Russ Meyer, a master of sexploitation filmmaking who was called "king of the nudies" or "King Leer" for such soft-core pornography classics as Faster Pussycat! Kill! Kill! and Vixen has died. He was 82.
Meyer, who also directed the big studio release Beyond the Valley of the Dolls, died at his home in Hollywood Hills. His company, R. M Films International, said he had suffered from dementia and died of complications of pneumonia.
Something of a one-man studio, Meyer produced, directed, financed, wrote, edited and shot 23 tantalising but teasing films that pioneered a genre of skinflicks with much violence and large-busted women but little sex.
The titles of the X-rated fare that made him millions are descriptive - The Immoral Mr Teas, Erotica, Wild Gals of the Naked West, Heavenly Bodies, Mudhoney, Mondo Topless, Common Law Cabin, Supervixens and Europe in the Raw.
"I love big-breasted women with wasp waists," he told the London newspaper The Times in 1999, 20 years after making his final film.
"I love them with big cleavages." Little wonder that a Time magazine critic, Richard Corliss, called Meyer's films "bosomacious melodramas" or that Meyer came to be viewed as an auteur.
But with age came grace - and admiration - as Meyer's work was honoured at film festivals around the world, including at the American Cinematheque in Hollywood and the National Film Theatre in London.

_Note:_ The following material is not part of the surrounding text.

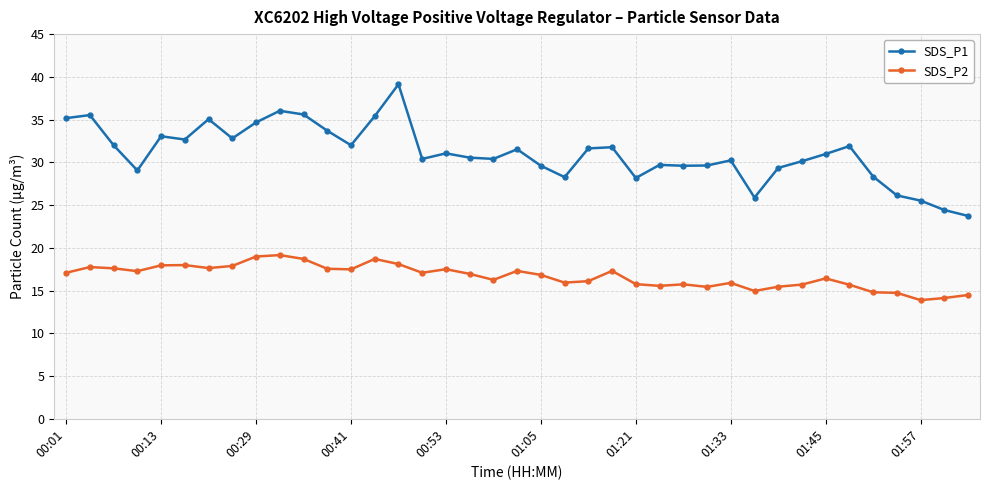

What are all the series names shown in the legend?

SDS_P1, SDS_P2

His movies were discussed in classes at Yale and Harvard, and purchased by such respectable institutions as the New York Museum of Modern Art.
In 2002, an exhibit of his striking pin-up and studio still photos from the 1950s and 1960s was staged at the prestigious Feigen Gallery in New York, which also handles the work of the late caricaturist Al Hirschfeld.
Born in Oakland in 1922, Meyer was the son of a police officer and a nurse. With money borrowed from his mother, he bought an eight-millimetre Univex "picture-taking machine" when he was 12 and began making amateur films.
After World War II, Meyer began photographing models for nude magazines and parlayed that expertise into photographing some of the first centrefold layouts for Playboy. He married one of the playmates, Eve Turner, for whom he named his first company, Eve Productions.
In 1992, he published his autobiography, A Clean Breast: The Life and Loves of Russ Meyer.